Vicdan
 
Üzeyir Lokman ÇAYCI
 
Oyuncular :
Prof. Dr. Vicdan Han
Öğrenci temsilcisi Gülay
Öğrenci Mustafa
Öğrenci Fatma
Öğrenci Ayşe
Öğrenci Cemil
Öğrenci Ali
Öğrenci Hatice
Öğrenci Abbas
Öğrenci Nuran
Diğer öğrenciler
Komiser Hasan
Polis memurları
 
(Hayat Üniversitesi, Vicdan Bölümü, Birinci sınıf)
 
Üçüncü perde
 
(Bir salon, ekran, öğretmen masası, masa üzerinde kitaplar, kalemlik vs.
 
«Suç işle, Anayasa’yı ihlâl et, Emperyalizme ve AKP’li yöneticilere övgüler yağdır.
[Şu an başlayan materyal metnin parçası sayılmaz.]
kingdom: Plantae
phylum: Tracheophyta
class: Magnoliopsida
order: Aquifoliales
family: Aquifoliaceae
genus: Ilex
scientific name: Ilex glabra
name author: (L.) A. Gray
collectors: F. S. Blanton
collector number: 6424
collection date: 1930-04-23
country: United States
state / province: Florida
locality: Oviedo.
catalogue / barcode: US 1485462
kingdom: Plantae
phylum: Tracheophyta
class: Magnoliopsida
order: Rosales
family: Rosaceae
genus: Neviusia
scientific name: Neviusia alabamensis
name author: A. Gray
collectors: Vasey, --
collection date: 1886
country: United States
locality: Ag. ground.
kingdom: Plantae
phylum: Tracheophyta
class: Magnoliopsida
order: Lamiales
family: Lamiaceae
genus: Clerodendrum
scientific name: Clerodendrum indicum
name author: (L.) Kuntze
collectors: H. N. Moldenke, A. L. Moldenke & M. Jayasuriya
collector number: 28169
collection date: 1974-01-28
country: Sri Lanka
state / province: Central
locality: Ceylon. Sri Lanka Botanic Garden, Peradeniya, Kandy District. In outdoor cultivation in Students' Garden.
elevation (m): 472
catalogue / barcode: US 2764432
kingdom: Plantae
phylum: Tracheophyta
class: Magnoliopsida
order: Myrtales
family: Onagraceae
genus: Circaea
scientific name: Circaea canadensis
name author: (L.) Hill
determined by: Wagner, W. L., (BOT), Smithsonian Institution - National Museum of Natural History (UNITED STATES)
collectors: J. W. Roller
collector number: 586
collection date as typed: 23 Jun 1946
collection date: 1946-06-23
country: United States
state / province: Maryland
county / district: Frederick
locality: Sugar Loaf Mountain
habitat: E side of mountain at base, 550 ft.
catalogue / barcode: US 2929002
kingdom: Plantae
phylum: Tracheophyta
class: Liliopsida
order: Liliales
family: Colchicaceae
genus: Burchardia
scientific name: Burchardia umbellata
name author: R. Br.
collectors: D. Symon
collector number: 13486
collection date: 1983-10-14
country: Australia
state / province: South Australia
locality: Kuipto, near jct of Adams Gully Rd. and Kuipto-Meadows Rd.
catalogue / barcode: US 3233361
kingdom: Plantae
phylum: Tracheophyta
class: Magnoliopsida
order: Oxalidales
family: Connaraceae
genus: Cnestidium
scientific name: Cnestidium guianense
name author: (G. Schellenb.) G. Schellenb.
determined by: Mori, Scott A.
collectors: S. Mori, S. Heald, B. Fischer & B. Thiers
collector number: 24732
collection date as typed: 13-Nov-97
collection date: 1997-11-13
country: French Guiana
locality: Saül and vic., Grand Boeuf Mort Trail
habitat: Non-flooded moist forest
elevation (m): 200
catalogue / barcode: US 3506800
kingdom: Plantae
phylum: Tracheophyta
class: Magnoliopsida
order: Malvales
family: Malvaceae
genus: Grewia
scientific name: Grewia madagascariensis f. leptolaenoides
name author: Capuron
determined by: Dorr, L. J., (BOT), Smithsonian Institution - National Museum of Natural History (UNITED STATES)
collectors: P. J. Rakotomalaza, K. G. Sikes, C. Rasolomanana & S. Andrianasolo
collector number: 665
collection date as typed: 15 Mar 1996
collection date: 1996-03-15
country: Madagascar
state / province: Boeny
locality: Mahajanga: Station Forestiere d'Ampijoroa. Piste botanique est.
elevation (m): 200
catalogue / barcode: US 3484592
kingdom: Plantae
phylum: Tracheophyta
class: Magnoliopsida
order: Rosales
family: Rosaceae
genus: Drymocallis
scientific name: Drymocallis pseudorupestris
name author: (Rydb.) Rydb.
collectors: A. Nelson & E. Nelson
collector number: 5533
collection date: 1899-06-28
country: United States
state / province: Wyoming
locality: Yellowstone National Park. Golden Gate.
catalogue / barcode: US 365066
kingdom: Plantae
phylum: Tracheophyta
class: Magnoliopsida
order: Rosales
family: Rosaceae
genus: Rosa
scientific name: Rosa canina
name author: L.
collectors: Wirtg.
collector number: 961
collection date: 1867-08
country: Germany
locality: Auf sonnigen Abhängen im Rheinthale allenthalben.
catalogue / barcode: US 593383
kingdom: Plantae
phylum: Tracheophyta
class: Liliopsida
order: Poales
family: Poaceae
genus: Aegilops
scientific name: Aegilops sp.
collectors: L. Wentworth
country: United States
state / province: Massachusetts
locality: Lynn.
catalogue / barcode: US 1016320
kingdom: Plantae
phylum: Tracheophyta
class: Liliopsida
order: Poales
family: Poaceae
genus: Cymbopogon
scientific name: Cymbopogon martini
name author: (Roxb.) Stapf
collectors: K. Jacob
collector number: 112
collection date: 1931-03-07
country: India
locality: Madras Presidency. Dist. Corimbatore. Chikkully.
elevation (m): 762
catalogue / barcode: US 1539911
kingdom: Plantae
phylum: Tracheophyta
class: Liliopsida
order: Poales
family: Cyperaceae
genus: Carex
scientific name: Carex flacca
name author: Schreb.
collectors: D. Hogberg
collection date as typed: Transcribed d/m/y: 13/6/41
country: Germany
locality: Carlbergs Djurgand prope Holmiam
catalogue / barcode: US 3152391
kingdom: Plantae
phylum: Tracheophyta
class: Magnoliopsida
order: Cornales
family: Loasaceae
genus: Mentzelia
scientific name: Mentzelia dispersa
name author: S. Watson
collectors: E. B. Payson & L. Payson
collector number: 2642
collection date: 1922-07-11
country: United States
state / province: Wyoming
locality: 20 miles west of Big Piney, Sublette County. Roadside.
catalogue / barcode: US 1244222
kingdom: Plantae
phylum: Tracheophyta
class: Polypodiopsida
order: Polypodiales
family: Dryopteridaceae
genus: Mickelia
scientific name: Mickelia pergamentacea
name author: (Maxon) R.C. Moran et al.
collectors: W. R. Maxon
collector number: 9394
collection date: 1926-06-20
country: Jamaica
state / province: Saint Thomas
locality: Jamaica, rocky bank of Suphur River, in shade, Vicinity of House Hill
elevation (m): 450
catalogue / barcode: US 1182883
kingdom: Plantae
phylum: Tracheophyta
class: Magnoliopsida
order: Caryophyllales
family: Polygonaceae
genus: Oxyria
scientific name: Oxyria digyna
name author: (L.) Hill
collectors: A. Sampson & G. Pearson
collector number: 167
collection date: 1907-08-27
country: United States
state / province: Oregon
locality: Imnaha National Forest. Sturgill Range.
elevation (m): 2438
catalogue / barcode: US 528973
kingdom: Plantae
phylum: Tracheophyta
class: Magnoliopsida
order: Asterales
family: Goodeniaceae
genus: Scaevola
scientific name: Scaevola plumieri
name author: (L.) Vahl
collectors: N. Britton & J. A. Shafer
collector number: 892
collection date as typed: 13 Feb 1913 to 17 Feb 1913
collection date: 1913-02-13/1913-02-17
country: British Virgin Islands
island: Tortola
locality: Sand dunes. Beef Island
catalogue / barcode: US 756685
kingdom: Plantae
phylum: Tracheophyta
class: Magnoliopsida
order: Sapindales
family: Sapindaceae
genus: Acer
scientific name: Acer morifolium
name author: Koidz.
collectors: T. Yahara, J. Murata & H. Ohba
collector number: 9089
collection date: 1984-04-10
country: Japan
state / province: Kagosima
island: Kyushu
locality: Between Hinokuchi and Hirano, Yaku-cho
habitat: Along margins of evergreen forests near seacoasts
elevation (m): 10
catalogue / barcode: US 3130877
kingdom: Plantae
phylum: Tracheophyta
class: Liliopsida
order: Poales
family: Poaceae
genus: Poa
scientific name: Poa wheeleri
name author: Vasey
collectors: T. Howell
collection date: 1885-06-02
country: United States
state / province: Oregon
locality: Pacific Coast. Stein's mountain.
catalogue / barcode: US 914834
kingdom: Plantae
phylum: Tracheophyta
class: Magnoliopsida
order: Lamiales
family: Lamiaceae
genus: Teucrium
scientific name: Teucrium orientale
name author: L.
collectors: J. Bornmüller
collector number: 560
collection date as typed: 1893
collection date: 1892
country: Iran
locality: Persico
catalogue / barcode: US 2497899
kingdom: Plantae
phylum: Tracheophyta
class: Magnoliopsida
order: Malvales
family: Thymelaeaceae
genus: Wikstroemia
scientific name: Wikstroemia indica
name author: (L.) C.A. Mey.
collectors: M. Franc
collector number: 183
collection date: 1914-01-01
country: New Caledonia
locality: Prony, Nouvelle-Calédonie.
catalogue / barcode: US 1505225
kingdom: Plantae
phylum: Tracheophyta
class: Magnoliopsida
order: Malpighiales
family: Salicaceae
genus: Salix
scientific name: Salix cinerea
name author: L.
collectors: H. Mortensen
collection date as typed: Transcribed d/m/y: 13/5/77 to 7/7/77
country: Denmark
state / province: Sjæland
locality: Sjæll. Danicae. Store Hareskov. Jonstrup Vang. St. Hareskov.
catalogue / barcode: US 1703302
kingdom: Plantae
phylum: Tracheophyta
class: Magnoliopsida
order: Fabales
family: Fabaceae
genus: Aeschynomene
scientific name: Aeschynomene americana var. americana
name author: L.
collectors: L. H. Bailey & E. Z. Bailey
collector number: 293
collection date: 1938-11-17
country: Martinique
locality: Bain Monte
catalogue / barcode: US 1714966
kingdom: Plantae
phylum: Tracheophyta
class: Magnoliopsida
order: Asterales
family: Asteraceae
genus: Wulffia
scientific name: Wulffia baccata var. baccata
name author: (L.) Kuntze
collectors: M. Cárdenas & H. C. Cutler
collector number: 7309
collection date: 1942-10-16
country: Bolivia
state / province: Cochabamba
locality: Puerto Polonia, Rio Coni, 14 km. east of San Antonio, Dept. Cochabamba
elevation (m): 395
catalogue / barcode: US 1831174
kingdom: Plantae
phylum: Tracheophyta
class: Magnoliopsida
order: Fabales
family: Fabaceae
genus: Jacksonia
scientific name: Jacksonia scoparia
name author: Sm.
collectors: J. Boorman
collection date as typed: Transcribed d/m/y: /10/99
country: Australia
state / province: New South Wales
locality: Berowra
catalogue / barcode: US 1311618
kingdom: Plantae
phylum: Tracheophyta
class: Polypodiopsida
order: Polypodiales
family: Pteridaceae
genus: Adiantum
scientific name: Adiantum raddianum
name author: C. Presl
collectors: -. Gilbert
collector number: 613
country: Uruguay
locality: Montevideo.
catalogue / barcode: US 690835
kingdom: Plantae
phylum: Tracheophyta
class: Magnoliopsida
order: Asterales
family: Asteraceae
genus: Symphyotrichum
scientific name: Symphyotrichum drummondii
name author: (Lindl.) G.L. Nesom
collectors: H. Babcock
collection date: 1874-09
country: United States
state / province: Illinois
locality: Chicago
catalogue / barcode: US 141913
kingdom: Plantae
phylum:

Türkiye Cumhuriyeti Devleti’nin kuruluş ruhuna ters düşenlerin  ve Atatürk’e hakaret edenlerin yanlarında yer al! Haksızlıklara, hukuksuzluklara gözlerini yum. Onlara iyice yaklaş, onlar için ağabeyinden, ablandan, anandan, babandan, akrabalarından, dostlarından iyice uzaklaş uzaklaş ki seni terfi ettirsinler... Bu şeref pazarlamalarına öncülük yaparsan,   terörist sayılmazsın.» sözleriyle perde açılır.
 
Salon yavaş yavaş aydınlanır. Öğretmen ve öğrenciler görünür.)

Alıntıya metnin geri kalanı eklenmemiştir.